Zanzibar, Tanzania – The USAID Tanzania supported film, Hadithi za Kumekucha: FATUMA, about a Tanzanian woman’s struggles and triumphs as a farmer and the matriarch of her family took four awards in the special category for Swahili Movies at the 2018 Zanzibar Film Festival; Best Picture, Best Actress (Catherine Credo), Best Director (Jordan Riber), and Best Cinematography. The Kenyan film SUPA MODO took home the top prize Golden Dhow for Best Feature Film.
Filmed in Tanzania’s fertile Arusha region, Hadithi za Kumekucha: FATUMA follows the main character Fatuma and her daughter Neema’s dramatic journey in search of recognition for their uncompromising contributions to their family farm. The Best Actress prize was awarded to Catherine Credo who played the role of Neema, Fatuma’s daughter.
Fatuma is a traditional rural woman who always risked body and soul, without reward or thanks. She does this to farm her husband’s land and keep the family fed and cared for. Throughout the film, she fights unfavorable weather, pests (Fall Armyworm) and poverty. However, when her husband squanders her prized harvest and schemes to marry off their daughter, Fatuma has to make her biggest stand to protect her family.
FATUMA is a follow up to the successful first feature film Hadithi za Kumekucha:TUNU and the radio program Kumekucha which aired across Tanzania in 2016 and 2017. The plots of the two films were inspired by the characters and story lines from the radio drama. TUNU was awarded the special category Swahili Movies prize for Best Actor at the 2017 Zanzibar Film Festival.
Supported by USAID Tanzania, in partnership with the Feed the Future program Africa Lead and in conjunction with Media for Development International (MFDI), the Kumekucha series was developed to inspire women and youth to take up agriculture.
The film explores a handful of difficult but accurate realities for women in agriculture and agribusiness in sub-Saharan Africa.
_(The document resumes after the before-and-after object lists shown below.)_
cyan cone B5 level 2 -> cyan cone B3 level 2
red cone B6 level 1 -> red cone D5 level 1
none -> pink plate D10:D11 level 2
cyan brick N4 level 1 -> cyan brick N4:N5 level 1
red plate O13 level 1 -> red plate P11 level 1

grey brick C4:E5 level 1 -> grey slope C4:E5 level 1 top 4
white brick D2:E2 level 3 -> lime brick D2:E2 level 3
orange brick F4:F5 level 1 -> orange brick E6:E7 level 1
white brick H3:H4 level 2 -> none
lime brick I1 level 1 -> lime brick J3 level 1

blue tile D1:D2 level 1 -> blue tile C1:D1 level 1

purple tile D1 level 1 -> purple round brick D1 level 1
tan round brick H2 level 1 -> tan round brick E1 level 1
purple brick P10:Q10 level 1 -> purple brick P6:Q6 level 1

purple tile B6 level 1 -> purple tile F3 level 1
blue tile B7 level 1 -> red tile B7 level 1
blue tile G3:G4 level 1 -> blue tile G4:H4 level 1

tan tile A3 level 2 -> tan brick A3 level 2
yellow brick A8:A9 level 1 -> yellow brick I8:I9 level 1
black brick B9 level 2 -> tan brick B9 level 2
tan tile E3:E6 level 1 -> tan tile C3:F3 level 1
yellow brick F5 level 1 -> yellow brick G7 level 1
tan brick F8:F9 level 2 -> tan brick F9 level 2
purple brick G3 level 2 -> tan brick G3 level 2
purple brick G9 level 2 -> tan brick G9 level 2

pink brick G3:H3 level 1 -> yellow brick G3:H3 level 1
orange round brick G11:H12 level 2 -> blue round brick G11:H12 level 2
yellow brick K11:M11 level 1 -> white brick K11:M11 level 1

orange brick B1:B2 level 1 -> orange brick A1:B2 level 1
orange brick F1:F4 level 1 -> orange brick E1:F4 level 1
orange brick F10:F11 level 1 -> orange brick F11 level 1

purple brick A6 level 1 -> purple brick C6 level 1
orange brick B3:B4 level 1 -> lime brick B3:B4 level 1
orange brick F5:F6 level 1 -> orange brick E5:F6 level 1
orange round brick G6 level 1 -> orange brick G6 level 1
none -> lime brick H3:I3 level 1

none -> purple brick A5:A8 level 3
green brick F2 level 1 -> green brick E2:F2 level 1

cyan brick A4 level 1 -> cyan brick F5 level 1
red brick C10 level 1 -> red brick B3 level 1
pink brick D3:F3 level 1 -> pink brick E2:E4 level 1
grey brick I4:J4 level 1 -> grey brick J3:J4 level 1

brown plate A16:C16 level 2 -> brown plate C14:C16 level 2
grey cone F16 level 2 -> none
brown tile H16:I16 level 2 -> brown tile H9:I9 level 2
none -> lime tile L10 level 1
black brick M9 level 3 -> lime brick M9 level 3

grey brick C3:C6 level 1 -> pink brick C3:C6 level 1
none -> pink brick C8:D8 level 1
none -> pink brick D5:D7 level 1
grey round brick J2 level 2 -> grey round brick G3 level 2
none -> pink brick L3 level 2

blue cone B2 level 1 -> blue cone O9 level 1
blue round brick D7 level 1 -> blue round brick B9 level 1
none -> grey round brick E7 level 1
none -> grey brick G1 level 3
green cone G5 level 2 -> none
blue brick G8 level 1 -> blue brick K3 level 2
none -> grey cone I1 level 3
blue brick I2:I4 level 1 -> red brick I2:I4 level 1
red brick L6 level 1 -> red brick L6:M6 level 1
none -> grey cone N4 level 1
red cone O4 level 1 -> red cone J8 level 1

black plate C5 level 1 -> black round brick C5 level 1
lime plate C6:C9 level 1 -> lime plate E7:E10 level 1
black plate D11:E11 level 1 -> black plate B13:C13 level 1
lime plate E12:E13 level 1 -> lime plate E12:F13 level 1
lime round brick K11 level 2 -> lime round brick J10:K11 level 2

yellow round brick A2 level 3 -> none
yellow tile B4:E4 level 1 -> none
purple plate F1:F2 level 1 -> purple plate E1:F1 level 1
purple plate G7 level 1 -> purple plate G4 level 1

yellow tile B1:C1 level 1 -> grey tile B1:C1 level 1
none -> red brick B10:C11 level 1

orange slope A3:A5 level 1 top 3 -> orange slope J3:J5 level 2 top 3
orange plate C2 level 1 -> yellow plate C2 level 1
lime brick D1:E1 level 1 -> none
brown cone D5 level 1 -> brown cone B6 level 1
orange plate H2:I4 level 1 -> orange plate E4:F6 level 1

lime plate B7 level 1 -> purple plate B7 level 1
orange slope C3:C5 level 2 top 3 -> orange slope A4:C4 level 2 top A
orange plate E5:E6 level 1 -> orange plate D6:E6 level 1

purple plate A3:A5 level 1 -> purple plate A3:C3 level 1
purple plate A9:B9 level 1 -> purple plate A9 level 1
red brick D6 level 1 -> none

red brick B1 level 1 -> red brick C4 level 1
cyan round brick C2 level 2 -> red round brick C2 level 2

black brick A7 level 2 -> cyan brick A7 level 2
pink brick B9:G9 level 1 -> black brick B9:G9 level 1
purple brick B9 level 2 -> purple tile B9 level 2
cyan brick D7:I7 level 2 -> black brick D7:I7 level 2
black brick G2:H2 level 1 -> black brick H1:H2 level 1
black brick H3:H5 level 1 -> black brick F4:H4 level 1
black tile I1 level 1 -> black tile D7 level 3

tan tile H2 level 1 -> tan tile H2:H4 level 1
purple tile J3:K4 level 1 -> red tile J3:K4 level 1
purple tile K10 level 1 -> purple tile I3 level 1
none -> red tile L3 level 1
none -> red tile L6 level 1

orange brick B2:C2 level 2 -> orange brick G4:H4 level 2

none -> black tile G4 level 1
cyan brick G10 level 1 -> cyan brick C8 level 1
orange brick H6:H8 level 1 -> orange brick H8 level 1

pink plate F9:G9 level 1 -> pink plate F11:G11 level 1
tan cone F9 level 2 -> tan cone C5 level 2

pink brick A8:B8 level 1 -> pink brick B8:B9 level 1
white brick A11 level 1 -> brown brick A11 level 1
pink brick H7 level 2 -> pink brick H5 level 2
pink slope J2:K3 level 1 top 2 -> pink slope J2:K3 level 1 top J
While women contribute a significant portion of the labor for Tanzania’s agriculture sector, decision-making around farming can be dominated by men. Unfavorable regulations and biased socio-cultural norms negatively impact agricultural productivity by reducing women’s access to resources including training, finance, equipment and the right to own land.
The 2018 Zanzibar International Film Festival announced the awards on July 14th following the week-long festival. According to the Zanzibar Film Festival, the 2018 Festival received a record number of entries with over 4,000 film submitted across the various entry platforms from over 140 countries; 800 documentaries, 400 features and over 2,400 short films. East Africa was well represented with 55 submissions from Ugandan, 54 from Kenya, and 31 films from Tanzania.